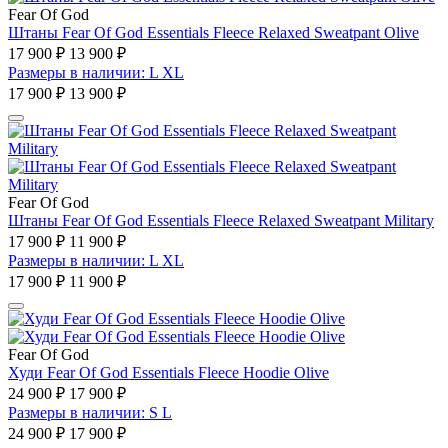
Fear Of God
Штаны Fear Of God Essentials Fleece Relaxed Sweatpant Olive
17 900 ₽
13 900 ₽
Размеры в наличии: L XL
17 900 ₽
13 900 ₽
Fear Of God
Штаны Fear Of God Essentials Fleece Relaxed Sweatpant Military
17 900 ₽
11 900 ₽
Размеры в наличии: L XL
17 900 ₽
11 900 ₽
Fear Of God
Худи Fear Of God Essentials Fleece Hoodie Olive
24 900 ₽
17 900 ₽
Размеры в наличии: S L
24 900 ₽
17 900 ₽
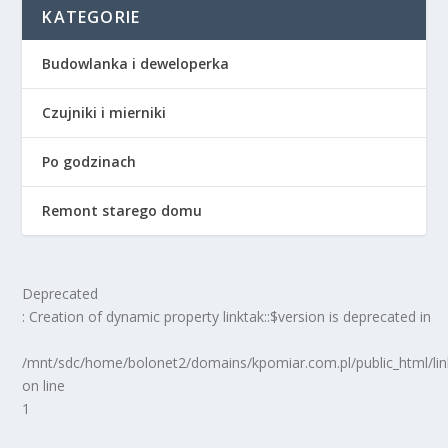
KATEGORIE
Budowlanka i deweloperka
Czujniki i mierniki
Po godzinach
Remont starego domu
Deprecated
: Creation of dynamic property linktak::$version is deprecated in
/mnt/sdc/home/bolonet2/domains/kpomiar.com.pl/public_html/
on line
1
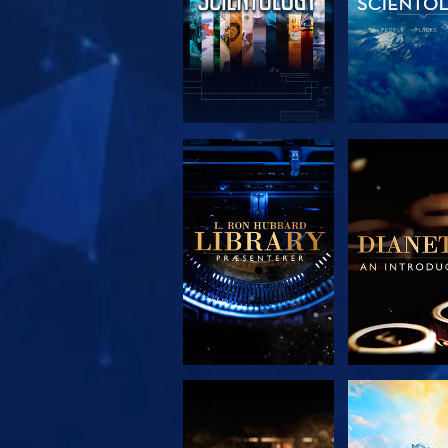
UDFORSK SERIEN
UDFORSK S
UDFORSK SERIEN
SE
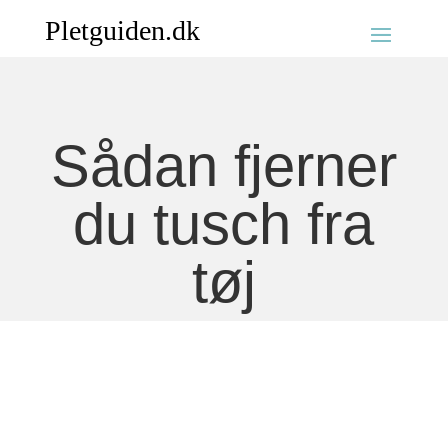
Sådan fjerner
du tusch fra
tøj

- - - -

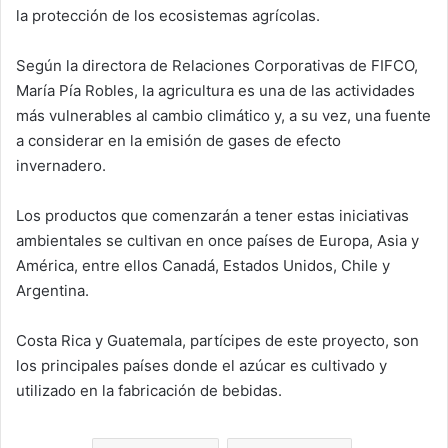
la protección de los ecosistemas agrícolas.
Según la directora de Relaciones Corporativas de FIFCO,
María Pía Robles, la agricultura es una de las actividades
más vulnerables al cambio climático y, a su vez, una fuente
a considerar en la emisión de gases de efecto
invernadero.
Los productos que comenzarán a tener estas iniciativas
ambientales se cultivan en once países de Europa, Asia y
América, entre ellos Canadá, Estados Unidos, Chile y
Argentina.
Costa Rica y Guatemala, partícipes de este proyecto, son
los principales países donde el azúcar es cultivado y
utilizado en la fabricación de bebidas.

- - - -

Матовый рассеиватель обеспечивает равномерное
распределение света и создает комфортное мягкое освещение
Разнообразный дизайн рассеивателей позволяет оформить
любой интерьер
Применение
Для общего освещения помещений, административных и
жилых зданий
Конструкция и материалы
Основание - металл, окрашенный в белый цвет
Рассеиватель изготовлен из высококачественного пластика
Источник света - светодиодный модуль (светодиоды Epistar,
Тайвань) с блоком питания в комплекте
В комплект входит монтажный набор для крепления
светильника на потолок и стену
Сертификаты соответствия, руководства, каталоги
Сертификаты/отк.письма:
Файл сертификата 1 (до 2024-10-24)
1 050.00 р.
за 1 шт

- - - -

Copy out the part of the entries that opens with the line containing "la protección de los ecosistemas agrícolas." and closes with the line containing "invernadero.", keeping every line unchanged.

la protección de los ecosistemas agrícolas.
Según la directora de Relaciones Corporativas de FIFCO,
María Pía Robles, la agricultura es una de las actividades
más vulnerables al cambio climático y, a su vez, una fuente
a considerar en la emisión de gases de efecto
invernadero.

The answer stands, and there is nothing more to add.